Finally catching up to the massive amounts of Vegetated Architecture… so this will be a super-sized version to get up to speed. Also, there are a few spin-offs that demand more than a quick image or two here. Enough talk… time to go.
A killer image from Bustler: “In competition with some of the world’s greatest architects, Snøhetta has won the competition about designing Saudi Arabia’s new Cultural Center. Saudi Aramco – the world’s largest oil company – is the client. King Abdullah bin Abdulaziz set the cornerstone for the Cultural Center which will house a museum, library, theater, cinema and more. The building reflects the history of oil in Saudi Arabia and is different from the country’s architectonic traditions with its abstract and spectacular form.”
:: images via Bustler
Following up this ‘ground’ based design – some Ken Yeang inspired bioclimatic design from RMJM for a Russian tower in Ekaterinburg. From BDonline: “Inspired by the city’s heritage and developed for the Red Group, the tower has a contemporary vertical evergreen park running through the core of the building demonstrating that tall buildings also provide an opportunity to create new green public space for a city. … The Ekaterinburg tower is designed for the enjoyment of the general public, as well as those who work in the building.
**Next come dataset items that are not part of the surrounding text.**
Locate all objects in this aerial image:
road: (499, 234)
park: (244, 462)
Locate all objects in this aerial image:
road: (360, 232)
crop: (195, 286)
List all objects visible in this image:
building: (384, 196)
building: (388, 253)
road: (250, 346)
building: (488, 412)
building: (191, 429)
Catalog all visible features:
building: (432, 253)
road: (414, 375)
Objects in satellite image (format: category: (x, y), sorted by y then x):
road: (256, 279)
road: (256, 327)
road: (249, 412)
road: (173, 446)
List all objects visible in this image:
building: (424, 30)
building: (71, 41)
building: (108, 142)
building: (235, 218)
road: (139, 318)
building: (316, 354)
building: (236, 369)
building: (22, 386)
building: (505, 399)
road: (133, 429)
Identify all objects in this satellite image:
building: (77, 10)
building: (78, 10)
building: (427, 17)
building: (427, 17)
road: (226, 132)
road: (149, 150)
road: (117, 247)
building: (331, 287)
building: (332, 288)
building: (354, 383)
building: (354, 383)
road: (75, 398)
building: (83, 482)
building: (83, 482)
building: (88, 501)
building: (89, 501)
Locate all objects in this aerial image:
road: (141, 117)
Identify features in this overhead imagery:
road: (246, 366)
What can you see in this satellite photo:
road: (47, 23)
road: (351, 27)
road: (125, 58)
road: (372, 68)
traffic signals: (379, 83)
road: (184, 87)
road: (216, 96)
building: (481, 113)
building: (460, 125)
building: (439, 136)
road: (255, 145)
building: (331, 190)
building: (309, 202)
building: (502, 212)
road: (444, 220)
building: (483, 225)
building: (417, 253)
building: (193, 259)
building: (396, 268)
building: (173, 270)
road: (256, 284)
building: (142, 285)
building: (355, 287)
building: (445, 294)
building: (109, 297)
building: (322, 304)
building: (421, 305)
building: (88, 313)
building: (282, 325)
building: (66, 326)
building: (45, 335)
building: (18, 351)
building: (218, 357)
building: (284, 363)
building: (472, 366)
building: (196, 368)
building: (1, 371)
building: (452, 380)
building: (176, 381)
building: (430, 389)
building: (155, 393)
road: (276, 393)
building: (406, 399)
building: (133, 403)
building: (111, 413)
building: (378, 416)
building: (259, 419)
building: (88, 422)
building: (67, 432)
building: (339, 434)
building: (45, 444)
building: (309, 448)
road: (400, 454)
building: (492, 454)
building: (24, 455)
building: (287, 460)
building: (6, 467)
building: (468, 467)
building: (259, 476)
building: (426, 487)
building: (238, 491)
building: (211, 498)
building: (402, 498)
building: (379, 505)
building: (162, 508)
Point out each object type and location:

The firm’s design solution was developed in response to the extreme climate in the country. The vertical park is topped by a public sky park at the building’s pinnacle offering panoramic views of the city.”
:: images via BDonline
Designboom featured a project by schmidt hammer lassen architects – called Amazon Court. At first glance, it seemed pretty cool but not necessarily vegitectural product. Scrolling down a few images – the interior courts and environmental strategies start to resolve. Nice.
:: images via Designboom
A couple of photos via Archidose – which took a break for some travel. First, a stunning project by Antoine Predock, the Mandell Weiss Forum in San Diego… via ken mckown’s flickr page: “The Mandell Weiss Forum by Antoine Predock. A mirrored wall screens the building, though the mirror is a one-way device. So, the building hides behind the mirror and makes the eucalyptus grove seem larger, but you still get to see the grove if you’re in the building.”
:: image via ken mckown
:: image via Archidose
Finally, this one is not a project per se, but an interesting graphic of one of the eco-town designs in the UK, via BDonline. This in particular is an image for a proposed project in Marston-Vale.